What this task involves — Among the records below, find the line that has "index pip: (115, 129)"; from there, give the lines again exactly, and stop after the line that has "thumb cmc: (94, 85)".

Records —
+++++
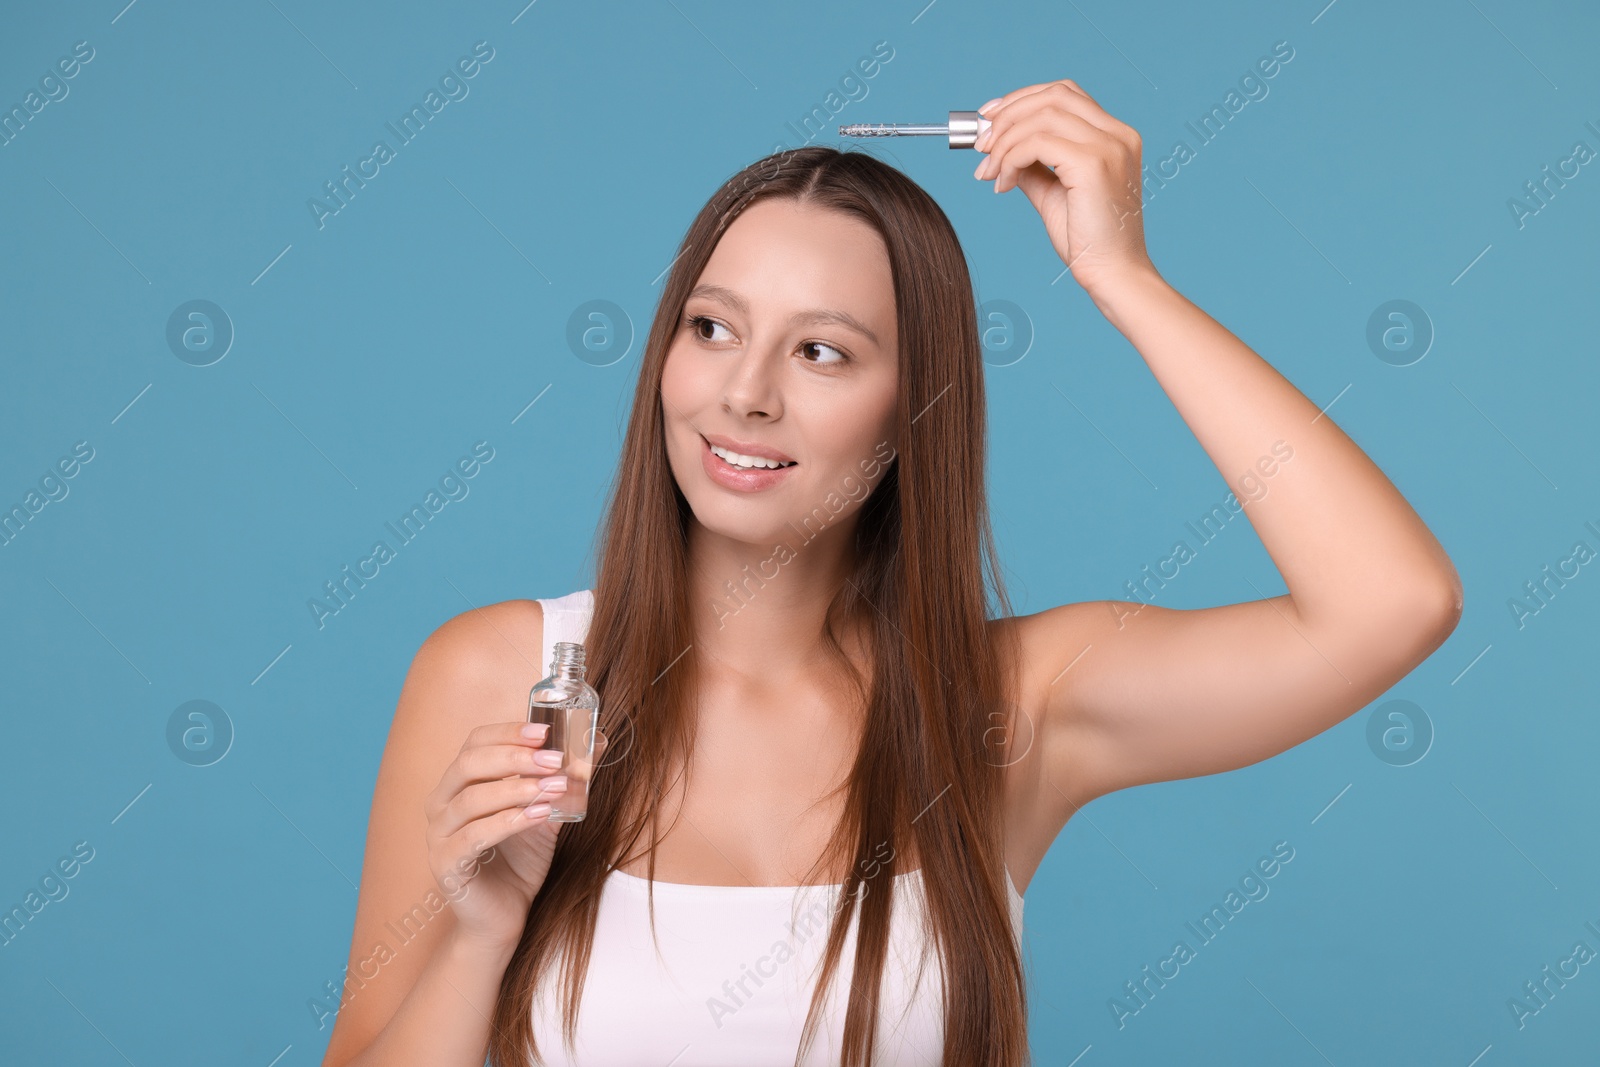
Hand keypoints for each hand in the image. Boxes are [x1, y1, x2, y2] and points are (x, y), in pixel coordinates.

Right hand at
+++++
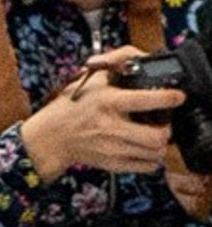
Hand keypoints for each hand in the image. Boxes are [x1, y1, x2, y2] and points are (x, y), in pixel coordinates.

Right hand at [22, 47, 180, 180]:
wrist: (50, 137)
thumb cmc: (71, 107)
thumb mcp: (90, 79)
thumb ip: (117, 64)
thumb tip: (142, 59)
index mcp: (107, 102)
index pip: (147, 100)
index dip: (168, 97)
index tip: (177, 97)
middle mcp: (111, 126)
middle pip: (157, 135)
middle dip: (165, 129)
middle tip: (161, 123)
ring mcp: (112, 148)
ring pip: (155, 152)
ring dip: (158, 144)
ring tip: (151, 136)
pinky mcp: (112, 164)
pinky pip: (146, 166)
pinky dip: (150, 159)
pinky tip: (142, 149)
+++++
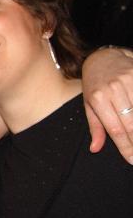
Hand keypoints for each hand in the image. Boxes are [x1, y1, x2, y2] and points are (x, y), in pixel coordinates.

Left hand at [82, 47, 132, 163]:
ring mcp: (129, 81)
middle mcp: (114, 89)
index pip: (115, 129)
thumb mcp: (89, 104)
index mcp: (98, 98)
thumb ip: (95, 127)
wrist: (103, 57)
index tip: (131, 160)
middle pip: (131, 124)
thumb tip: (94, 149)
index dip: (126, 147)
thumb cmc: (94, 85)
+++++
Response to the task —
index pip: (115, 129)
thumb mcp: (89, 104)
index mcp: (98, 98)
thumb ip: (95, 127)
wrist: (103, 57)
index tip: (131, 160)
middle pip: (131, 124)
thumb tip: (94, 149)
index dip: (126, 147)
thumb cmc: (94, 85)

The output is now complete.